Exchange bias and enhanced coercivity in phase separated La0.45Sr0.55MnO3 and Pr0.55(Ca0.65S0.35)0.45MnO3 films

Abstract

An epitaxial La0.45Sr0.55MnO3 (LSMO) film, which has a paramagnetic-to-ferromagnetic transition at ∼260 K and a partial ferromagnetic-to-antiferromagnetic transition at ∼150 K upon cooling, was synthesized on (001) (La0.18Sr0.82)(Al0.59Ta0.41)O3 with pulsed laser deposition. The x-ray diffraction pattern showed interference fringes around the (002) LSMO peak, indicating a successful growth of a high quality and smooth film.
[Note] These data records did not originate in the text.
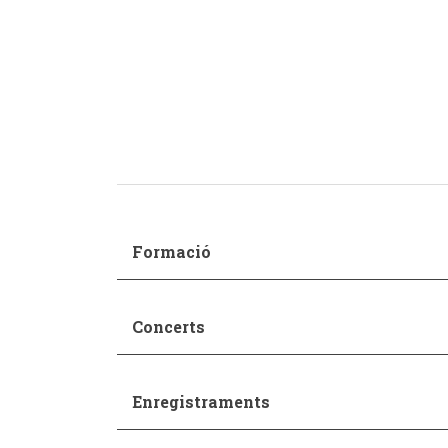
Pedagogia
Producció i gestió
Sonologia
Música i Matemàtiques
Música i Educació primària
Formació
Concerts
Enregistraments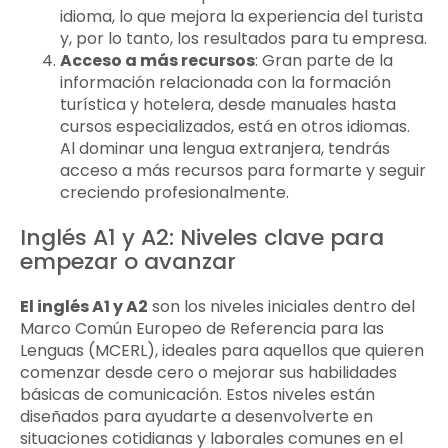
idioma, lo que mejora la experiencia del turista
y, por lo tanto, los resultados para tu empresa.
Acceso a más recursos
: Gran parte de la
información relacionada con la formación
turística y hotelera, desde manuales hasta
cursos especializados, está en otros idiomas.
Al dominar una lengua extranjera, tendrás
acceso a más recursos para formarte y seguir
creciendo profesionalmente.
Inglés A1 y A2: Niveles clave para
empezar o avanzar
El inglés A1 y A2
son los niveles iniciales dentro del
Marco Común Europeo de Referencia para las
Lenguas (MCERL), ideales para aquellos que quieren
comenzar desde cero o mejorar sus habilidades
básicas de comunicación. Estos niveles están
diseñados para ayudarte a desenvolverte en
situaciones cotidianas y laborales comunes en el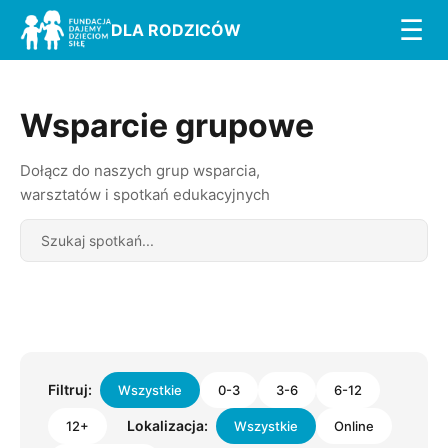
☰
DLA RODZICÓW
Wsparcie grupowe
Dołącz do naszych grup wsparcia,
warsztatów i spotkań edukacyjnych
Search
Filtruj:
Wszystkie
0-3
3-6
6-12
Lokalizacja:
12+
Wszystkie
Online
When the LSMO film was cooled down in a magnetic field of 5 kOe, it exhibited a large exchange bias (HEX) of ∼490 Oe and an enhanced coercivity (HC) of ∼800 at 10 K, respectively. The observed exchange bias effect, which is associated with phase coexistence of the ferromagnetic (FM) and antiferromagnetic (AF) phases, displayed a distinctive training effect, which is probably due to a competing spin order at the boundary between the FM and AF phases. Similarly, we also observed a large exchange bias and enhanced coercivity in a phase separated Pr0.55(Ca0.65S0.35)0.45MnO3 film, which had simultaneous FM and AF transitions at ∼150 K. Our results show that the exchange bias effect can be induced even in single layer films with a magnetic phase coexistence state of FM and AF phases, which may be exploited as a very simple structure for spin-valve devices.